Perhaps this isn’t apparent to new folks, but we have narrowed our focus quite a bit over the years. We once has installer support for: FreeBSD, Mandriva, SuSE, Fedora, Solaris, and the beginnings of support for Gentoo. That proved unworkable for me to maintain alone (I’m the only person that works on installer and packaging for Virtualmin). And, it turned out that 95% of our sales were to CentOS, Ubuntu, and Debian users (in that order), so we couldn’t possibly ever expect to be able to outsource some of that work, because it brought in so little money, and I couldn’t afford to keep devoting so much time to it on my own. Some of those may find their way back in, but we’ll need to figure out how to pay for it, if we do.

That’s also part of my desire in this conversation. Let’s find some features, options, etc. we can kill off from Virtualmin. The surface area for bugs, regressions, and confusion is very very high with such large software. So, we all win if we kill off things that no one is using any more. My biggest concern with Authentic I think is that it already has so many options! Hopefully, I can convince Ilia to reduce the options going forward. Configurable is good, but sometimes it’s just overkill, and there is technical debt in maintaining those options.

“And someday, when you take Paypal or Google Wallet (or bitcoins even, just anything that doesn’t expose my credit card or bank account numbers), I hope to be able to say something similar about your Pro products.”

We’ll be turning on PayPal payments again soon. But, I did want to mention: We never see your credit card data. At all.

Our payment processor is Braintree (a subsidiary of PayPal), and we use what is called their “drop-in payment UI”. It puts a frame on our page, loads their form (over SSL), and sends the card data directly to Braintree servers. They return a token for us to bill recurring orders, and the last four digits of the card, so it can be identified in the list of “Stored Cards”. It does not pass through our system, at all, and the only company you have to trust in that exchange is Braintree/PayPal.

I wish the payment drop in were more clear about that; it looks like it’s part of our site (which I guess is neat, but it also makes people think they have to trust us to store their card, which is not the case).

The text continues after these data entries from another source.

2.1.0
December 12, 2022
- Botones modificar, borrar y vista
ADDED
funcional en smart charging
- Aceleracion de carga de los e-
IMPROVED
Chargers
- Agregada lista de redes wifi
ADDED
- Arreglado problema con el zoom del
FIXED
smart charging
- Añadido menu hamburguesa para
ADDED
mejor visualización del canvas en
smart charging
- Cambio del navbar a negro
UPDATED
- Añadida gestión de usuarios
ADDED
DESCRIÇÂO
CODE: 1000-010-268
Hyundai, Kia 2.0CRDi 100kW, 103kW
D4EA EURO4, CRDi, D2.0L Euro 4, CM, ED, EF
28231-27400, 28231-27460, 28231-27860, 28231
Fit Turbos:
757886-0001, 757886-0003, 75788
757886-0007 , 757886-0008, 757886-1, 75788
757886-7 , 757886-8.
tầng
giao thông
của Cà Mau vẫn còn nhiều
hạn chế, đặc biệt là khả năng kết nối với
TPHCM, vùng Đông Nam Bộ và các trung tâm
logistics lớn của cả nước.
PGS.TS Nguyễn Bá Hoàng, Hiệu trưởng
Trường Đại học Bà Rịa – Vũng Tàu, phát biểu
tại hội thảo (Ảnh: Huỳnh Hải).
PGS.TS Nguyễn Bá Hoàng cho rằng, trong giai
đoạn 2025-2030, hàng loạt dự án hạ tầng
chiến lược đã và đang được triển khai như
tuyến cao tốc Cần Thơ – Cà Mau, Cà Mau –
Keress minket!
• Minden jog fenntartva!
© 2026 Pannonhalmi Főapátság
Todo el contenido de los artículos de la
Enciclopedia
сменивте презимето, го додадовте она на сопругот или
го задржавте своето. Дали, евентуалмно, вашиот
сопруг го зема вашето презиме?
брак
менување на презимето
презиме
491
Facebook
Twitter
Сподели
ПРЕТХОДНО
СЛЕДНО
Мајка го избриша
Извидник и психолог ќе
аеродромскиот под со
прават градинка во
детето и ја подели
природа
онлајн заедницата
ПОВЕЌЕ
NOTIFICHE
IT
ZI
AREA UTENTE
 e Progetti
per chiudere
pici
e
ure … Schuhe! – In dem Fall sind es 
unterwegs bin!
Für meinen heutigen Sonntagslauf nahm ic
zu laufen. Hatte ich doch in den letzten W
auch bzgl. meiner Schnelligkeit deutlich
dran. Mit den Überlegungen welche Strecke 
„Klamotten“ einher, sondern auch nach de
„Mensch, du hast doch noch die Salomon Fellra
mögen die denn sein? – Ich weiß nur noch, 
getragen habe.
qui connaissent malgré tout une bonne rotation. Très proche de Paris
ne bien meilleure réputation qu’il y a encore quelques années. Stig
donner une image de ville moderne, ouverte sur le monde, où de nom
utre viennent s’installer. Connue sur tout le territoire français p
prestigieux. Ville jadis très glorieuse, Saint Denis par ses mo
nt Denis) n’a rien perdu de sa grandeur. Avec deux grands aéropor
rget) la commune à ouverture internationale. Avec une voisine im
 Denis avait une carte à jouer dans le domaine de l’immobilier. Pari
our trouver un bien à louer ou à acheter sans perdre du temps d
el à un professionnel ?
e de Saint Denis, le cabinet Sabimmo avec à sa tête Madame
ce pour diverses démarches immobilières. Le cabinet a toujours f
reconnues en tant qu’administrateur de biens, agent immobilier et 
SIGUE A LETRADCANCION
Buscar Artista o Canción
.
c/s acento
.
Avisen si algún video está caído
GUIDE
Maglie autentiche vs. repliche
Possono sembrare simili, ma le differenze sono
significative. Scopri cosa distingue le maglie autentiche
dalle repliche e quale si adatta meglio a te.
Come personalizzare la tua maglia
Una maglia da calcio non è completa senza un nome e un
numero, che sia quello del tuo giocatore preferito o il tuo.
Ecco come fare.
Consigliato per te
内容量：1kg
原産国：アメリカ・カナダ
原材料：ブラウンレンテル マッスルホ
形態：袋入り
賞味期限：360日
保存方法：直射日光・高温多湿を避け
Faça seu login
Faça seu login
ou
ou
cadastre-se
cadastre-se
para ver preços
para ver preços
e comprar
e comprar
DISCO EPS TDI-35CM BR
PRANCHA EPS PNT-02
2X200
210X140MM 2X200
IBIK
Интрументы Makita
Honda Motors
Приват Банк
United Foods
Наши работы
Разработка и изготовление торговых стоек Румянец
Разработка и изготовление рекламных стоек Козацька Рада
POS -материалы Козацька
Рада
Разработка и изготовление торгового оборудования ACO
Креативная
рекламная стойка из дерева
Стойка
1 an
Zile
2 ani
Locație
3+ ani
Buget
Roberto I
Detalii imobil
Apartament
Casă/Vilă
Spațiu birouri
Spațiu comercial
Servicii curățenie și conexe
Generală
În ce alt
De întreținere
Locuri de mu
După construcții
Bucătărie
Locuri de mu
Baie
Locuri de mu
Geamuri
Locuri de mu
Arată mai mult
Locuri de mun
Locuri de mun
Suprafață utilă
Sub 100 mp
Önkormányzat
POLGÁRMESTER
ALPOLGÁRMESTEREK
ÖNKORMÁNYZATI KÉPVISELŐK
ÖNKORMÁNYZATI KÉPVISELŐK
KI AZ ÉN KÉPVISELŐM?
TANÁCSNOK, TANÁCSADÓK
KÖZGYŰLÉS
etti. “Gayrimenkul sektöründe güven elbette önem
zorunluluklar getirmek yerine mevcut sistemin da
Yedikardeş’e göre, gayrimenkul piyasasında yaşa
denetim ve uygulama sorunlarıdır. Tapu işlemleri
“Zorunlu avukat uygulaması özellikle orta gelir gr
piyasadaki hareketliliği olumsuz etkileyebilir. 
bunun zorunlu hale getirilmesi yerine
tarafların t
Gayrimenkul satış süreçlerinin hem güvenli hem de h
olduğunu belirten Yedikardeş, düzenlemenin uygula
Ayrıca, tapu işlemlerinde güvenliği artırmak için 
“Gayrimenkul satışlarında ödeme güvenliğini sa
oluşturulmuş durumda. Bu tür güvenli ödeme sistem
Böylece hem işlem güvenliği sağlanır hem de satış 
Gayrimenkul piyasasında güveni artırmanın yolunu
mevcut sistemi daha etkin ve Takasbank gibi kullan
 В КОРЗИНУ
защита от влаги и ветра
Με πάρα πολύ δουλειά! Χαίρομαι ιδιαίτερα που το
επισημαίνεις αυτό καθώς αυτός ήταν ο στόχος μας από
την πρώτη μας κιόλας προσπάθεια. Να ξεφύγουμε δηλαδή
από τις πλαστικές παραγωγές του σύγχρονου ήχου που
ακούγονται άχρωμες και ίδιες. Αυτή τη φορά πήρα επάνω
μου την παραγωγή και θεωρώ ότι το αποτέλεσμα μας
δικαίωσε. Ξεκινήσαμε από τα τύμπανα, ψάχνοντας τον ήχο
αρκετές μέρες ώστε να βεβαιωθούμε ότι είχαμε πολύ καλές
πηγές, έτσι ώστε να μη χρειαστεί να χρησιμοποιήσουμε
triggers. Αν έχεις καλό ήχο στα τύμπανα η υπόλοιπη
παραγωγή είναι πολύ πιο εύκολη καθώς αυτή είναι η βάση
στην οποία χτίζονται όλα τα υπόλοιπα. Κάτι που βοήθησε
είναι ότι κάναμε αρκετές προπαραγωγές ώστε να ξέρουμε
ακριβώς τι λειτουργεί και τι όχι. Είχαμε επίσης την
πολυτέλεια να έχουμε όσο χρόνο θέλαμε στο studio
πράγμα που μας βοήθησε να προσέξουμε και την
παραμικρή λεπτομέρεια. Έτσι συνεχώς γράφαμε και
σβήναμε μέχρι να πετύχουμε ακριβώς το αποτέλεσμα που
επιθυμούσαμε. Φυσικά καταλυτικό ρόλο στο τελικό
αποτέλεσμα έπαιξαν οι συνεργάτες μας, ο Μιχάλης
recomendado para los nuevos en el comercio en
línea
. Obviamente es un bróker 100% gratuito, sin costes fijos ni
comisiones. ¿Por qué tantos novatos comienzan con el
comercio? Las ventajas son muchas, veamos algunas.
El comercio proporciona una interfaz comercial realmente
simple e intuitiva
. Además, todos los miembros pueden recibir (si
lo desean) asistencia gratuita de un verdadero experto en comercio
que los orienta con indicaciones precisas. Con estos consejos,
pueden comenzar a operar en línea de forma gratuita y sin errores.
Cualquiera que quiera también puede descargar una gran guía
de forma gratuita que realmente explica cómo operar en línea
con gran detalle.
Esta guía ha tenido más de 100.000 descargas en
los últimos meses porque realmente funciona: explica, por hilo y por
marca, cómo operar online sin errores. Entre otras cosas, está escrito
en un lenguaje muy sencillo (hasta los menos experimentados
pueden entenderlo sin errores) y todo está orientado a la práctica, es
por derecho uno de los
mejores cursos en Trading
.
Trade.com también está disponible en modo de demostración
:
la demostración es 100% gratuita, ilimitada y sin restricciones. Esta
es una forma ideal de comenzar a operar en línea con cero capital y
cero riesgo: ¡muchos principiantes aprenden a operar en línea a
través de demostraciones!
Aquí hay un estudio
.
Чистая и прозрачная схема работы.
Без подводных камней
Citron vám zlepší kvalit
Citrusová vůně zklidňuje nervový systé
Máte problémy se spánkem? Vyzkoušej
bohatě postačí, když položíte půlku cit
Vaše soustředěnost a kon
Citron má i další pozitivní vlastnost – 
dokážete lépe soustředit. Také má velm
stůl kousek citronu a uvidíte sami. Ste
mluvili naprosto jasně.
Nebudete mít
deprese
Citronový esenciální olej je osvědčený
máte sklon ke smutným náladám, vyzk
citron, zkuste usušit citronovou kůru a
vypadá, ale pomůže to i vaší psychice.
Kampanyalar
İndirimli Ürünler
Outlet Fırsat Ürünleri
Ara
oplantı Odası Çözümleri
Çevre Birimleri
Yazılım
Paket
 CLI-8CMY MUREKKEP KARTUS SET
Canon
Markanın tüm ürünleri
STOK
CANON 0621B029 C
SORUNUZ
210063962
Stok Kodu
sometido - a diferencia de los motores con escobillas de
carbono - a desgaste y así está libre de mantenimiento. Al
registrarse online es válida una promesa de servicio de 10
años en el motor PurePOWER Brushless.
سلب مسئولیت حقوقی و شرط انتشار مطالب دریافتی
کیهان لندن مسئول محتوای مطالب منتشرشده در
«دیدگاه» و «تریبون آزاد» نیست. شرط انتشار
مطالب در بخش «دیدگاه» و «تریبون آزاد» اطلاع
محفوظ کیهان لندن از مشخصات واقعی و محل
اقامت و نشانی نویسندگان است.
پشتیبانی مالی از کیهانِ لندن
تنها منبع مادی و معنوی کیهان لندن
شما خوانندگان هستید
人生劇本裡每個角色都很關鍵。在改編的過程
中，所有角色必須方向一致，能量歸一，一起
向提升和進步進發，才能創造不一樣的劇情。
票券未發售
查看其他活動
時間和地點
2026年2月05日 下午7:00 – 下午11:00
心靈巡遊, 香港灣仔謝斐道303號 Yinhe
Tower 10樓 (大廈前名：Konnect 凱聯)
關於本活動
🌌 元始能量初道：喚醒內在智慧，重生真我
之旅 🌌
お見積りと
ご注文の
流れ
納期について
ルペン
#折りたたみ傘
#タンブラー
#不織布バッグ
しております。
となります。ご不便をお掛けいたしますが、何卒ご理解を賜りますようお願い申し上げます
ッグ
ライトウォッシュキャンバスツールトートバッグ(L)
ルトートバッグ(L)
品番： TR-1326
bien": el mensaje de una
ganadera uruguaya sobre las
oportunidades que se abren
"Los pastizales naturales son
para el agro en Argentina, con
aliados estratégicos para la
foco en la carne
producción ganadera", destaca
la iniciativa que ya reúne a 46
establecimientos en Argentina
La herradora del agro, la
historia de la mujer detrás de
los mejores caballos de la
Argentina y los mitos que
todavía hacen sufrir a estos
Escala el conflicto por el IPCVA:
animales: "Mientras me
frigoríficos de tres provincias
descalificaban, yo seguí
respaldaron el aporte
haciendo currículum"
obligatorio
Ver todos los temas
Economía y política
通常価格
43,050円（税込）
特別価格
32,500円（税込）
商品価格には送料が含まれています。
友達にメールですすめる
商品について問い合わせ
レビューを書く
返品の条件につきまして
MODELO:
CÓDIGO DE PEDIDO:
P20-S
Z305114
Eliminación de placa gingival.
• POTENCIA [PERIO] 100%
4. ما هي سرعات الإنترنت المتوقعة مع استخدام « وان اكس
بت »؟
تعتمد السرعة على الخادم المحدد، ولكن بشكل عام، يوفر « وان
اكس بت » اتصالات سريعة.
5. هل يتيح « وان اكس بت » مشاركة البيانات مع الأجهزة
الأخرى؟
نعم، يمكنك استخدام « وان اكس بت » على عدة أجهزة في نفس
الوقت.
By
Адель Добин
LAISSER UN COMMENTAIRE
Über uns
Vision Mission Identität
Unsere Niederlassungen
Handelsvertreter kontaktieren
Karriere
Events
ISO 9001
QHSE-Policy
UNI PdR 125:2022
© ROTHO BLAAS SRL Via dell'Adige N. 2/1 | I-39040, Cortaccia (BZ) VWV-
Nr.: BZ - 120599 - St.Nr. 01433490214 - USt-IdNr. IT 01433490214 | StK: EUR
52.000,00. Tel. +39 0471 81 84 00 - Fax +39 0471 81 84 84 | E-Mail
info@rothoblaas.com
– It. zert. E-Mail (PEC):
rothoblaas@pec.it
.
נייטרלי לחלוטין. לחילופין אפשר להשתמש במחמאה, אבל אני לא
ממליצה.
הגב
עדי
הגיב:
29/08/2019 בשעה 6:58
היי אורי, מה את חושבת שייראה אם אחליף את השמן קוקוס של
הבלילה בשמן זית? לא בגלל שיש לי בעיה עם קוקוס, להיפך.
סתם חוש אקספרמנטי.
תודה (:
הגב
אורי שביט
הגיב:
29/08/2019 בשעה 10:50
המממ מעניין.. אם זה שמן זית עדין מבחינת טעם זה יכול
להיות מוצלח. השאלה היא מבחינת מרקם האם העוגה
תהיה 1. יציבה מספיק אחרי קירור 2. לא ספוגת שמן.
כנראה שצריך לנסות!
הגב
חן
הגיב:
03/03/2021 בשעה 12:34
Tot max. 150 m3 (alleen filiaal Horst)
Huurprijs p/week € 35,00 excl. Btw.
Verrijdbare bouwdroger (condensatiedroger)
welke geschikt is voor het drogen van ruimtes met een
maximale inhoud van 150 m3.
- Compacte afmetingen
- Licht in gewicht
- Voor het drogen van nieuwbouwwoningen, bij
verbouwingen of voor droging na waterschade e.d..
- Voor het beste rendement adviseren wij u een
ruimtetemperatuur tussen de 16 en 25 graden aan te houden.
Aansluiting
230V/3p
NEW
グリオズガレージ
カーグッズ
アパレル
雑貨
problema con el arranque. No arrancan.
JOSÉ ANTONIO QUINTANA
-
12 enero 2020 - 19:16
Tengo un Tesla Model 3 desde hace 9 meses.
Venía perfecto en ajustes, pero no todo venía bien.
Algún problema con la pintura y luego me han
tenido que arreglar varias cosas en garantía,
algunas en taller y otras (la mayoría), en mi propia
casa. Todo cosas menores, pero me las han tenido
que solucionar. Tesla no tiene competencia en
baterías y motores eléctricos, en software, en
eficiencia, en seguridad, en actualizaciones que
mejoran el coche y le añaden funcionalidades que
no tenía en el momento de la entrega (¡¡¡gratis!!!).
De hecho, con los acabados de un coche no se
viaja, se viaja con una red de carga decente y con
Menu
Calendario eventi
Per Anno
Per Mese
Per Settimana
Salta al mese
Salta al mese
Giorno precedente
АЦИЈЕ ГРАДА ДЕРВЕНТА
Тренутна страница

So, if you trust PayPal with your billing details, you can also trust the drop-in payment method from Braintree that is on our site. You can read more about that here: https://www.braintreepayments.com/features/drop-in

Note that this is one of the kinds of payment method that does not require external PCI compliance testing, because no card data is handled by our servers (just like PayPal’s redirect method does not require external compliance testing).

Anyway, you’re not alone in wanting PayPal payments to come back. It’ll happen, as soon as possible.